As the team were putting the snake into a container, the second snake was spotted just a few feet away on a branch. "I had to lean over a bit and stretch, but I got it, and did exactly the same thing," Evans wrote.

Evans initially thought that the two snakes were mates, but found that they were both males. "The last one I caught there was on the 4th of May. Perhaps her scent is still lingering there, and attracted these two," he wrote. "Otherwise maybe there's a new female in town!"

Black mamba mating season takes place in spring and summer and males will fight over females.

Black mambas are described by the South African National Biodiversity Institute (SANBI) as "shy but aggressive" snakes that can strike repeatedly. Their venom is highly toxic and affects both the nervous system and the heart.

Symptoms of a bite may include swelling, loss of control of the tongue and jaw and slurred speech, impaired vision, drowsiness, paralysis, and confusion. A bite can also cause death within several hours, according to South Africa's Kruger National Park.

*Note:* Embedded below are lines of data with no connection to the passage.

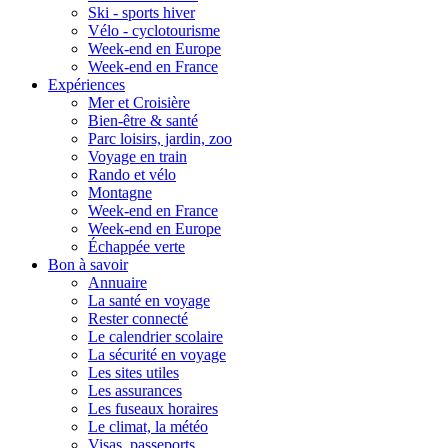
Ski - sports hiver
Vélo - cyclotourisme
Week-end en Europe
Week-end en France
Expériences
Mer et Croisière
Bien-être & santé
Parc loisirs, jardin, zoo
Voyage en train
Rando et vélo
Montagne
Week-end en France
Week-end en Europe
Échappée verte
Bon à savoir
Annuaire
La santé en voyage
Rester connecté
Le calendrier scolaire
La sécurité en voyage
Les sites utiles
Les assurances
Les fuseaux horaires
Le climat, la météo
Visas, passeports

The fatality rate is 100 percent if left untreated.

The park adds that professional medical care is critical as soon as possible after a bite.

SANBI said black mambas are "nervous animals" and tend to avoid humans, however habitat destruction and the expansion of people into their normal areas can lead to conflict.The institute adds that people who encounter them are encouraged to "move away slowly and call a professional snake handler for removal if the snake is inside any building."